Task brief
Reproduce, character for character, the lines of the listing from the line containing "İş elbiseleri" up to and including the line containing "üm işçi ve personel", and nothing else.

┄┄┄┄┄┄┄┄┄┄

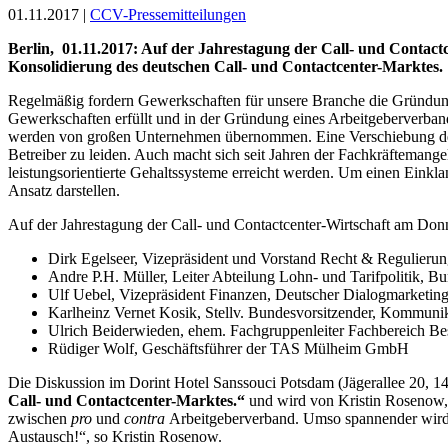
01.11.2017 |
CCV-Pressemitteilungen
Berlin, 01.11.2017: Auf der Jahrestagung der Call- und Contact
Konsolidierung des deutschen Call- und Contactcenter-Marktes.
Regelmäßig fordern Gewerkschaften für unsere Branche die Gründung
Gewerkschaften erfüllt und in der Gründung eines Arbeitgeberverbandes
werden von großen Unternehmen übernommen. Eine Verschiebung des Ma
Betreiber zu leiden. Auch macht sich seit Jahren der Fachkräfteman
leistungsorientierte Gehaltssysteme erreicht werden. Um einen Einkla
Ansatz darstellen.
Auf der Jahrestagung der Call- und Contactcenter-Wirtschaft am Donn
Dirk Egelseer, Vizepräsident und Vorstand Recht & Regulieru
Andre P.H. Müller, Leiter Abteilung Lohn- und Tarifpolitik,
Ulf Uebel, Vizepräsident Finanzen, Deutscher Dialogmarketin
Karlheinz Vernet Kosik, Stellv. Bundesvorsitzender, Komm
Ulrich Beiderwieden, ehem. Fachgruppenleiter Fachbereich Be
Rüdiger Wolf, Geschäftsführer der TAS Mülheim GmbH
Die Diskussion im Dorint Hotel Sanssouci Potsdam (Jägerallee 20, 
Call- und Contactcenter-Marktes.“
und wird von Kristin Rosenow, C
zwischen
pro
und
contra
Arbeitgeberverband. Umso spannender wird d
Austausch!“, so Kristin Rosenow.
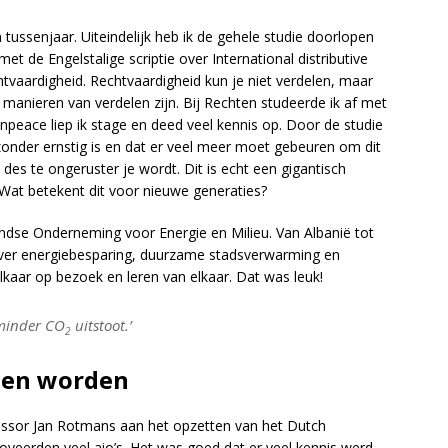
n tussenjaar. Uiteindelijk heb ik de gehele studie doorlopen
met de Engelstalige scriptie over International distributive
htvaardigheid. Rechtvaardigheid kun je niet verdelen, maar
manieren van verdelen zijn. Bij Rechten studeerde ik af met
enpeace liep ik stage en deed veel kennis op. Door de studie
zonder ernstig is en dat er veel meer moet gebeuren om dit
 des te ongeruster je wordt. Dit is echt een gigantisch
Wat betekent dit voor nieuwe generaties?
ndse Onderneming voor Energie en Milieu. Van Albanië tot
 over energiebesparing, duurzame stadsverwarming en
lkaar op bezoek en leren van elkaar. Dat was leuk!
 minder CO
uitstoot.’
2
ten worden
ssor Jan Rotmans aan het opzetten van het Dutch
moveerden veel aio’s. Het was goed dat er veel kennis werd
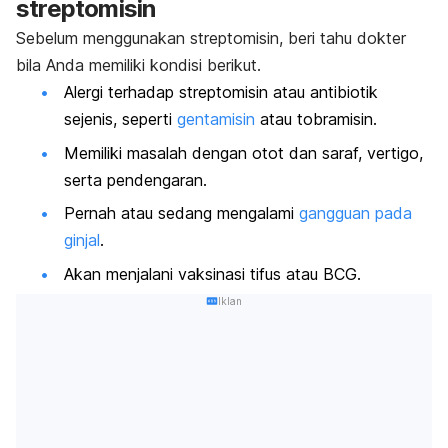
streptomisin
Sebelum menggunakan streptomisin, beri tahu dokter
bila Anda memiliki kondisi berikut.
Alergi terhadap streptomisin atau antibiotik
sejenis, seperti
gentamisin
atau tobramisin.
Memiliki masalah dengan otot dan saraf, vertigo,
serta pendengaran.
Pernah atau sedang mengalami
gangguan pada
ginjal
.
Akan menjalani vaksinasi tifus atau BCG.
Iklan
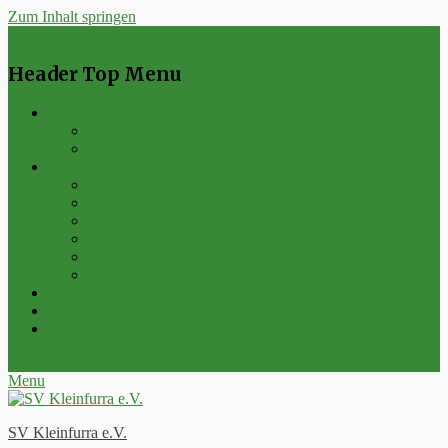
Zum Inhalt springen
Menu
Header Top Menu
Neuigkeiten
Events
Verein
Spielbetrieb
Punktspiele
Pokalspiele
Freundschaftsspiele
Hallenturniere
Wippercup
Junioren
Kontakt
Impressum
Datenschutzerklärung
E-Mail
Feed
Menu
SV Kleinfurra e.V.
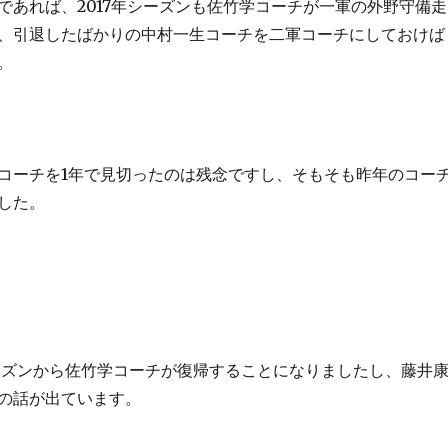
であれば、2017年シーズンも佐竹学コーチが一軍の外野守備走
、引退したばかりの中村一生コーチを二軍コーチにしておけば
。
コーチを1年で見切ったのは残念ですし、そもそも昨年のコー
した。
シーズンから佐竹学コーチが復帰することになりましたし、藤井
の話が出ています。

┄┄┄┄┄┄┄┄┄┄

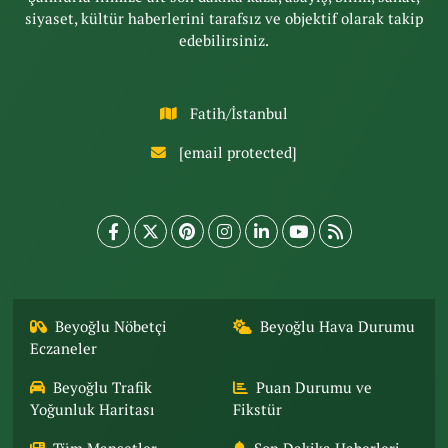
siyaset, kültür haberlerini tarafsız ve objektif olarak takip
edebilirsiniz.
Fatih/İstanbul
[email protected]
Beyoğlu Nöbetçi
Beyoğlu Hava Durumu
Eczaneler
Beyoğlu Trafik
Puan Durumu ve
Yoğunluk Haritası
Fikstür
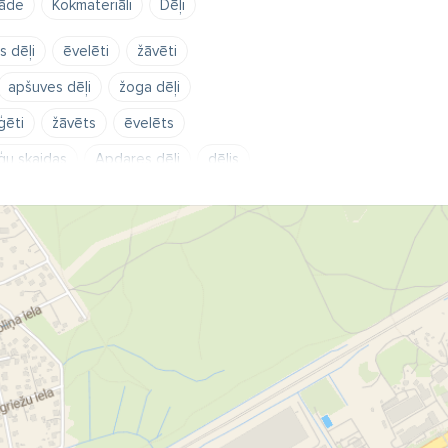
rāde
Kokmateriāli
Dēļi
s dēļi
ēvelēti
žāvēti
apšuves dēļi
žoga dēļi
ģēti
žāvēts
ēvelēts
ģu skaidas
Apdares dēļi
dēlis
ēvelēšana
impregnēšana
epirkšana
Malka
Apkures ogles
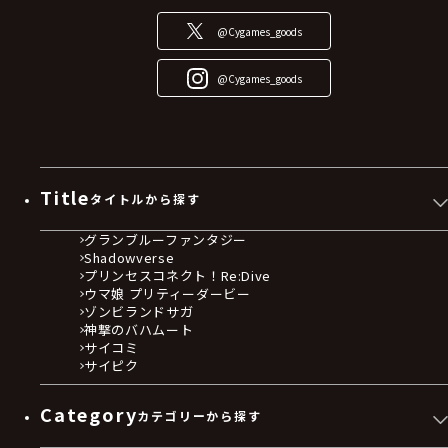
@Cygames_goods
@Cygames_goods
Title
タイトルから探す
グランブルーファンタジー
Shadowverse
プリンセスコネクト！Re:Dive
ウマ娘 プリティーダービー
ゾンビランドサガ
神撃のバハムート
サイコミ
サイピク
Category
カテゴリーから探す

┄┄┄┄┄┄┄┄┄┄

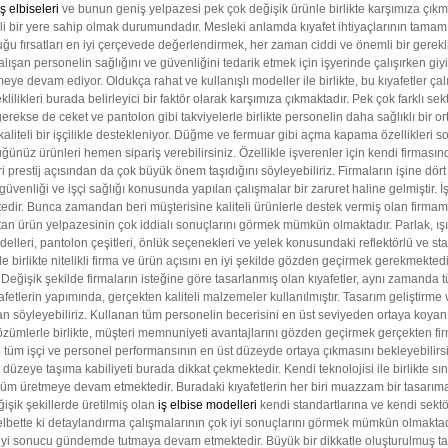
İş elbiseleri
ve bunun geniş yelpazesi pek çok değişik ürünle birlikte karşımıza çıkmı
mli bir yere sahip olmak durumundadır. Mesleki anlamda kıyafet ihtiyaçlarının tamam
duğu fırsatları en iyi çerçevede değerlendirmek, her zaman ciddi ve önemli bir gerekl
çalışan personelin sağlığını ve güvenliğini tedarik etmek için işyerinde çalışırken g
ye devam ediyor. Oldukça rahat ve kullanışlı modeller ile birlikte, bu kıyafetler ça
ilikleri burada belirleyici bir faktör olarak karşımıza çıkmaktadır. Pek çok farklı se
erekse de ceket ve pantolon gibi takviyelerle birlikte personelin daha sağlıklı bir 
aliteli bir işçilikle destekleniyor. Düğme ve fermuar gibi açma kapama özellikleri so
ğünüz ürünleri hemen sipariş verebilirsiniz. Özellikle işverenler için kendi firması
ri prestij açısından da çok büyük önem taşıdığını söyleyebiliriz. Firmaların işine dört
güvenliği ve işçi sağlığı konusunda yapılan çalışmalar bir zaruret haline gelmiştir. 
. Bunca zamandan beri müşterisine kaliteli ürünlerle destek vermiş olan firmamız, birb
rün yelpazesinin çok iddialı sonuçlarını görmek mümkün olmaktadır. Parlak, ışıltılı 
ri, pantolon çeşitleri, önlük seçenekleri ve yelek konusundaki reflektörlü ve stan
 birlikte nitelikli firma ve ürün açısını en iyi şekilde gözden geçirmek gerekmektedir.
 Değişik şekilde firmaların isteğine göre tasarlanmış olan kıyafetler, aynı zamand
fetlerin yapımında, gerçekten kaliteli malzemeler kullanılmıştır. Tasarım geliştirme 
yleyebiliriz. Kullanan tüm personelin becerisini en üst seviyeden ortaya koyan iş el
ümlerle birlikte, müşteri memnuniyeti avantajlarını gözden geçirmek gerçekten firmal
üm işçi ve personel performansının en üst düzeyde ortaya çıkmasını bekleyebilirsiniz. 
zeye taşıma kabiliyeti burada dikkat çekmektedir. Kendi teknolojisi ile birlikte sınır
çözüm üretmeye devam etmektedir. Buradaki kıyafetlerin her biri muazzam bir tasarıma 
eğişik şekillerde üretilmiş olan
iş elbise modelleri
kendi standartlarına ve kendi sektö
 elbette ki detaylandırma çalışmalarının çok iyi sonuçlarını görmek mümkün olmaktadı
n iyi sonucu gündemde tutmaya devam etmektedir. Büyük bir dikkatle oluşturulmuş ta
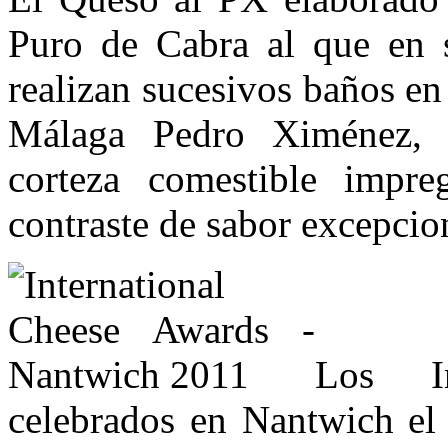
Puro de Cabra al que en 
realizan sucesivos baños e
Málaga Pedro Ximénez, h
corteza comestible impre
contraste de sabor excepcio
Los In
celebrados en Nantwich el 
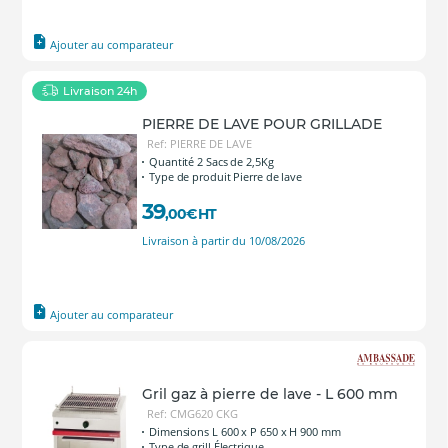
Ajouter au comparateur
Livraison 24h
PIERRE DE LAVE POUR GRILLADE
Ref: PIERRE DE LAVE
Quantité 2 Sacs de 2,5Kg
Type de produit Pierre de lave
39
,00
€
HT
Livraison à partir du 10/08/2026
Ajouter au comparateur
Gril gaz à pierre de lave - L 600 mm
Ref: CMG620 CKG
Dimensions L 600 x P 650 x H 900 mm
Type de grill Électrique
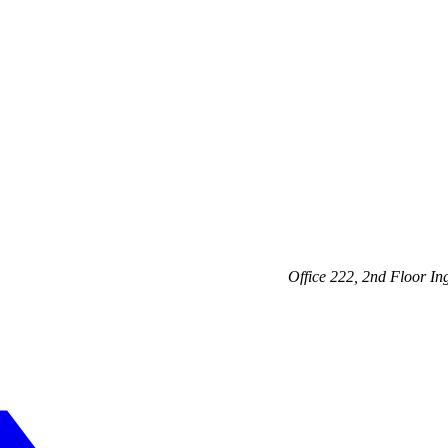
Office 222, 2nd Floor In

┄┄┄┄┄┄┄┄┄┄

Answer to the exercise
İş elbiseleri
ve bunun geniş yelpazesi pek çok değişik ürünle birlikte karşımıza çıkmı
mli bir yere sahip olmak durumundadır. Mesleki anlamda kıyafet ihtiyaçlarının tamam
duğu fırsatları en iyi çerçevede değerlendirmek, her zaman ciddi ve önemli bir gerekl
çalışan personelin sağlığını ve güvenliğini tedarik etmek için işyerinde çalışırken g
ye devam ediyor. Oldukça rahat ve kullanışlı modeller ile birlikte, bu kıyafetler ça
ilikleri burada belirleyici bir faktör olarak karşımıza çıkmaktadır. Pek çok farklı se
erekse de ceket ve pantolon gibi takviyelerle birlikte personelin daha sağlıklı bir 
aliteli bir işçilikle destekleniyor. Düğme ve fermuar gibi açma kapama özellikleri so
ğünüz ürünleri hemen sipariş verebilirsiniz. Özellikle işverenler için kendi firması
ri prestij açısından da çok büyük önem taşıdığını söyleyebiliriz. Firmaların işine dört
güvenliği ve işçi sağlığı konusunda yapılan çalışmalar bir zaruret haline gelmiştir. 
. Bunca zamandan beri müşterisine kaliteli ürünlerle destek vermiş olan firmamız, birb
rün yelpazesinin çok iddialı sonuçlarını görmek mümkün olmaktadır. Parlak, ışıltılı 
ri, pantolon çeşitleri, önlük seçenekleri ve yelek konusundaki reflektörlü ve stan
 birlikte nitelikli firma ve ürün açısını en iyi şekilde gözden geçirmek gerekmektedir.
 Değişik şekilde firmaların isteğine göre tasarlanmış olan kıyafetler, aynı zamand
fetlerin yapımında, gerçekten kaliteli malzemeler kullanılmıştır. Tasarım geliştirme 
yleyebiliriz. Kullanan tüm personelin becerisini en üst seviyeden ortaya koyan iş el
ümlerle birlikte, müşteri memnuniyeti avantajlarını gözden geçirmek gerçekten firmal
üm işçi ve personel performansının en üst düzeyde ortaya çıkmasını bekleyebilirsiniz. 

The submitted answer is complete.